**EXERCISE DESCRIPTION:** Going line by line through the entries below, tally those that hold the string "Bubble". Give only the total.

[Collected data]

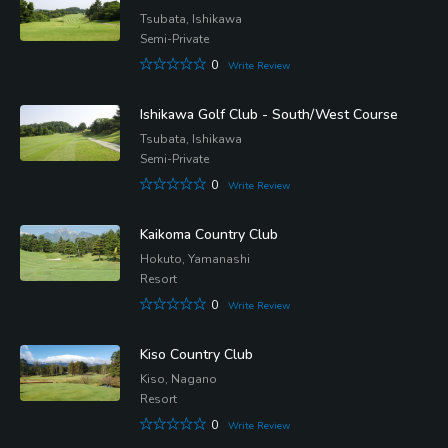
Tsubata, Ishikawa
Semi-Private
0
Write Review
Ishikawa Golf Club - South/West Course
Tsubata, Ishikawa
Semi-Private
0
Write Review
Kaikoma Country Club
Hokuto, Yamanashi
Resort
0
Write Review
Kiso Country Club
Kiso, Nagano
Resort
0
Write Review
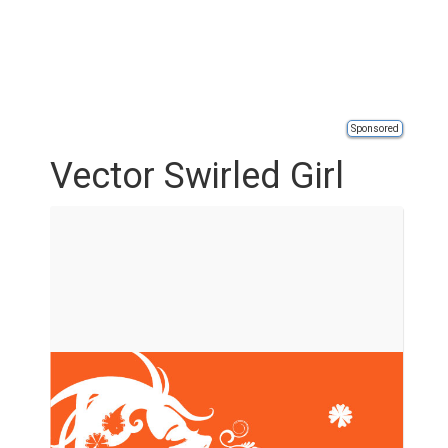
Sponsored
Vector Swirled Girl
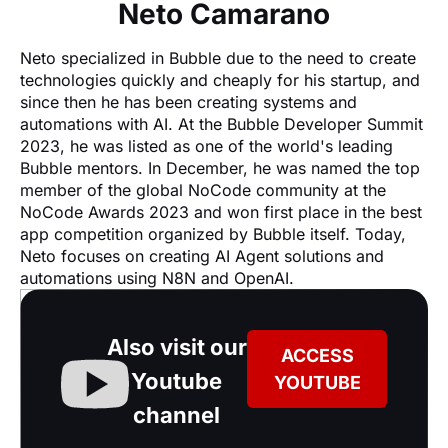
Neto Camarano
Neto specialized in Bubble due to the need to create 
technologies quickly and cheaply for his startup, and 
since then he has been creating systems and 
automations with AI. At the Bubble Developer Summit 
2023, he was listed as one of the world's leading 
Bubble mentors. In December, he was named the top 
member of the global NoCode community at the 
NoCode Awards 2023 and won first place in the best 
app competition organized by Bubble itself. Today, 
Neto focuses on creating AI Agent solutions and 
automations using N8N and OpenAI.
Also visit our
ACCESS
Youtube
YOUTUBE
channel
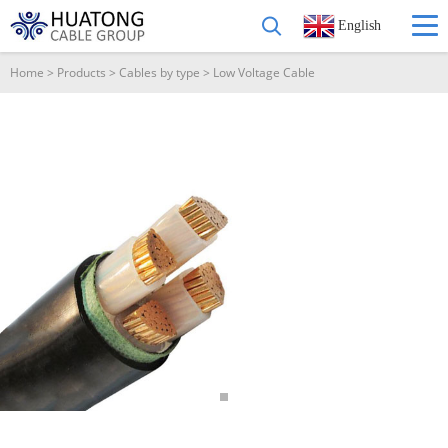
English
Home
>
Products
>
Cables by type
>
Low Voltage Cable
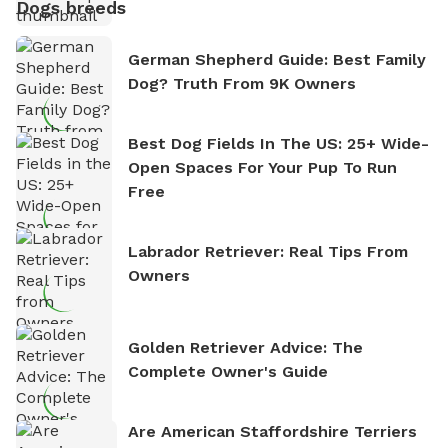
Dogs breeds
German Shepherd Guide: Best Family
Dog? Truth From 9K Owners
Best Dog Fields In The US: 25+ Wide-
Open Spaces For Your Pup To Run
Free
Labrador Retriever: Real Tips From
Owners
Golden Retriever Advice: The
Complete Owner's Guide
Are American Staffordshire Terriers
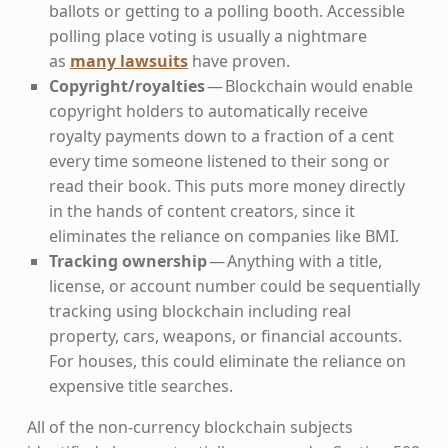
ballots or getting to a polling booth. Accessible
polling place voting is usually a nightmare
as
many lawsuits
have proven.
Copyright/royalties
— Blockchain would enable
copyright holders to automatically receive
royalty payments down to a fraction of a cent
every time someone listened to their song or
read their book. This puts more money directly
in the hands of content creators, since it
eliminates the reliance on companies like BMI.
Tracking ownership
— Anything with a title,
license, or account number could be sequentially
tracking using blockchain including real
property, cars, weapons, or financial accounts.
For houses, this could eliminate the reliance on
expensive title searches.
All of the non-currency blockchain subjects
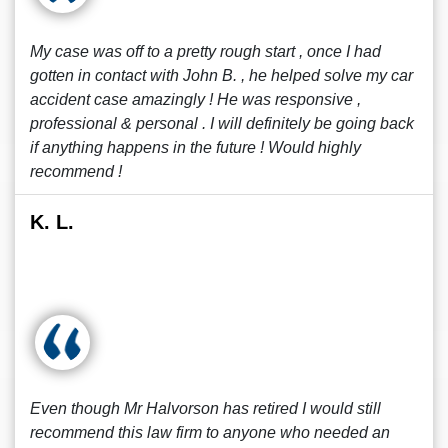
My case was off to a pretty rough start , once I had
gotten in contact with John B. , he helped solve my car
accident case amazingly ! He was responsive ,
professional & personal . I will definitely be going back
if anything happens in the future ! Would highly
recommend !
K. L.
Even though Mr Halvorson has retired I would still
recommend this law firm to anyone who needed an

**SOLUTION TO THIS TASK:** 4